WHAT TO WORK ON:
- a) Decide whether each statement below agrees with the passage, answering yes or no and quoting the words of the passage that settle it: (i) The mother wore her hair in many plaits. (ii) He recalls his hand touching his sister Khadra's hand as they played with their mother's hair. (iii) When asked about his home in Mogadishu, he takes the notebook and starts drawing.
- b) Reproduce the passage word for word, everything from "When I ask him" down to "begins to draw.".

SOURCE EXTRACT:
******

I press him to attach these feelings to particular memories of her. He thinks silently for a long time.

“Her hair was very beautiful,” he finally offers. “Some women had many plaits. My mother did not. She parted her hair in the middle into two long plaits that went halfway down her back. We children played with her hair, sometimes all of us at the same time. I remember my hand touching my sister Khadra's hand while we both played with our mother's hair. Khadra's skin was so sticky, my mother's hair so smooth. I remember taking Khadra's hand away and running my cheek across the smoothness of my mother's hair.”

—

When I ask him to describe his home in Mogadishu, he smiles and says he remembers each detail. But as soon as he begins talking, he stumbles and, in frustration, grabs my notebook and begins to draw.

He mumbles softly as he works, his cadences patient and singsongy, as if he is taking a small child through an exercise. Then he puts the notebook back in my lap. “Aha,” he says.

******

[Records from a data source]
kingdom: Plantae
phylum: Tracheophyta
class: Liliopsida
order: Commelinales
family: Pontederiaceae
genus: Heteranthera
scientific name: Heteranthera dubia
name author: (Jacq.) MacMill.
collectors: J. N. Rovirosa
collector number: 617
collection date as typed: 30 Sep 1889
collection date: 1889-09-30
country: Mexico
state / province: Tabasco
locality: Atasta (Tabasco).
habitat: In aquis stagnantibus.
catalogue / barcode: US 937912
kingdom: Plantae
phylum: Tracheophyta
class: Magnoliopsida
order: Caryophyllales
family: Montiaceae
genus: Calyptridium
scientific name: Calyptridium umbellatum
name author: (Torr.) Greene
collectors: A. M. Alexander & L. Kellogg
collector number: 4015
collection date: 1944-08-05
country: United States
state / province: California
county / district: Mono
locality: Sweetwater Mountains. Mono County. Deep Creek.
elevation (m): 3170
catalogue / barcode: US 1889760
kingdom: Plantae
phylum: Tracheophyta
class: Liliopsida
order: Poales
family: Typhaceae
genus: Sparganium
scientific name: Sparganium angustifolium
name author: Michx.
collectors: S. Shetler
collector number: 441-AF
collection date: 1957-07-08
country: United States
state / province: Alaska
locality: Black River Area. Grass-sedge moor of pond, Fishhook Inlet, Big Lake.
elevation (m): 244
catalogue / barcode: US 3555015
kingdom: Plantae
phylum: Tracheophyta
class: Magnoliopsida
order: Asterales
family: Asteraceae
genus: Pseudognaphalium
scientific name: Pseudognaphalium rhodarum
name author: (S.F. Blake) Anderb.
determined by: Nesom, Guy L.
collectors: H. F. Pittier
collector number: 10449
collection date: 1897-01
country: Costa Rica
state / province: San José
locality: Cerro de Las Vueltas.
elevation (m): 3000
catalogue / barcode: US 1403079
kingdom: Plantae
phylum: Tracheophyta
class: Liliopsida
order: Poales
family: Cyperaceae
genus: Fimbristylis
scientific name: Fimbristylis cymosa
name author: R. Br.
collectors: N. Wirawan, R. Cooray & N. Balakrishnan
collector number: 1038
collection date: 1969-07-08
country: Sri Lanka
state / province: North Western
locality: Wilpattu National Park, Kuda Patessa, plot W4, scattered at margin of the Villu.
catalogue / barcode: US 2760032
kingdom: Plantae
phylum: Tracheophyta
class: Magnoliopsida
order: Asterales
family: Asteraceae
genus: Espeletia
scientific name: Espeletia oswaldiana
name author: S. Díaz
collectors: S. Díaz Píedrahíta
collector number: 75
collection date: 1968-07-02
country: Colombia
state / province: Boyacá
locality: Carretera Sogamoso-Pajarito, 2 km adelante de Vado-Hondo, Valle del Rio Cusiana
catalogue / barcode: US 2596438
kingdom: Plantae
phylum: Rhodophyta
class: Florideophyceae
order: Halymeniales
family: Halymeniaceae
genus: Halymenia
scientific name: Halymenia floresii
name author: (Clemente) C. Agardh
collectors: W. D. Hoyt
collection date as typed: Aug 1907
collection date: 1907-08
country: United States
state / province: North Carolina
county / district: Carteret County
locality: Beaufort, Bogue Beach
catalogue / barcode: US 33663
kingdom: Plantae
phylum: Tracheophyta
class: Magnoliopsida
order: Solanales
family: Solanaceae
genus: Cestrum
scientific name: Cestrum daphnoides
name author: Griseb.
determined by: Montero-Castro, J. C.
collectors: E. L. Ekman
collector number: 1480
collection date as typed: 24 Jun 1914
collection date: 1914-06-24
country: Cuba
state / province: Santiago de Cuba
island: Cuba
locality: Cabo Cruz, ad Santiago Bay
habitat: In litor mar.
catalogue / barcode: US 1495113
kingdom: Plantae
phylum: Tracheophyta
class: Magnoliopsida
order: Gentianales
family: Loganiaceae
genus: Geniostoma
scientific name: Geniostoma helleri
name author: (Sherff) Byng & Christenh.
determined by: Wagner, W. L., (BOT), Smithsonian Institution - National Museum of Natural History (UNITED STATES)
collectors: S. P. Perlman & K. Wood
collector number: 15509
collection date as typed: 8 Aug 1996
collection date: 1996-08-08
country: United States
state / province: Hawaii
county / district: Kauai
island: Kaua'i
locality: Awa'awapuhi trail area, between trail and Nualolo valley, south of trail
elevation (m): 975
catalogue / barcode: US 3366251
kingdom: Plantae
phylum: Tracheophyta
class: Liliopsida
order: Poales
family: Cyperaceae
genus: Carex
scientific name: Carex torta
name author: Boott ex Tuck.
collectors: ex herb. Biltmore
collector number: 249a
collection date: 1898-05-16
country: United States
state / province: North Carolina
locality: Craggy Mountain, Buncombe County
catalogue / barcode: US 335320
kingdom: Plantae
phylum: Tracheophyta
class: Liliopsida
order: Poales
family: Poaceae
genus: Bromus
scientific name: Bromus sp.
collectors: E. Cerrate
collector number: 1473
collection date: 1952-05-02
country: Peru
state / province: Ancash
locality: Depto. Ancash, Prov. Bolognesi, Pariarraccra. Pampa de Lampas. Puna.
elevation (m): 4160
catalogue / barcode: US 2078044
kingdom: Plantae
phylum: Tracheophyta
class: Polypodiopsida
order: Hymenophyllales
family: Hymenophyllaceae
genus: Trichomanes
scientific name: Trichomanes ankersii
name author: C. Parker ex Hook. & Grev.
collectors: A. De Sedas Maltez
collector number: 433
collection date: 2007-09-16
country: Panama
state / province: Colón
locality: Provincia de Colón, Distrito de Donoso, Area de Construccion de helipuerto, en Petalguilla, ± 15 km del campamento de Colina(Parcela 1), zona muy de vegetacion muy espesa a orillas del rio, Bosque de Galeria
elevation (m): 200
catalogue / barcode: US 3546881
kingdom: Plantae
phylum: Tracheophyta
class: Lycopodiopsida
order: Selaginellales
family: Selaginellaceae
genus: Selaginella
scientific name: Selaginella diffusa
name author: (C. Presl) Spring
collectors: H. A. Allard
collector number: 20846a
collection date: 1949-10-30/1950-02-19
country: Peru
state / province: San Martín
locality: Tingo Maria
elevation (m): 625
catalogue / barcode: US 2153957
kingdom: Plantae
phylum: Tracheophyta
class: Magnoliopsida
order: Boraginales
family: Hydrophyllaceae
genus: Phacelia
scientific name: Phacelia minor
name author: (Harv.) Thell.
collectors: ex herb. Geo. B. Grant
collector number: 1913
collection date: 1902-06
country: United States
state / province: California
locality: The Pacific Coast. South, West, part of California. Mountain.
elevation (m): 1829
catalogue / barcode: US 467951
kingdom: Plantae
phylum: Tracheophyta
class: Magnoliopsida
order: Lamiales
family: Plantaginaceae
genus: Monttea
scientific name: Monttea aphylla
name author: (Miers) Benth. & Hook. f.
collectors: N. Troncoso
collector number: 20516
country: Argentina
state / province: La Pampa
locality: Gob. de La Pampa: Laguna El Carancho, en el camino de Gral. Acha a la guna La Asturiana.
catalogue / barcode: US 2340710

******

SOLUTIONS BY TASK:
- a)
(i) No: "Some women had many plaits. My mother did not."
(ii) Yes: "I remember my hand touching my sister Khadra's hand while we both played with our mother's hair."
(iii) Yes: "grabs my notebook and begins to draw."

- b)
When I ask him to describe his home in Mogadishu, he smiles and says he remembers each detail. But as soon as he begins talking, he stumbles and, in frustration, grabs my notebook and begins to draw.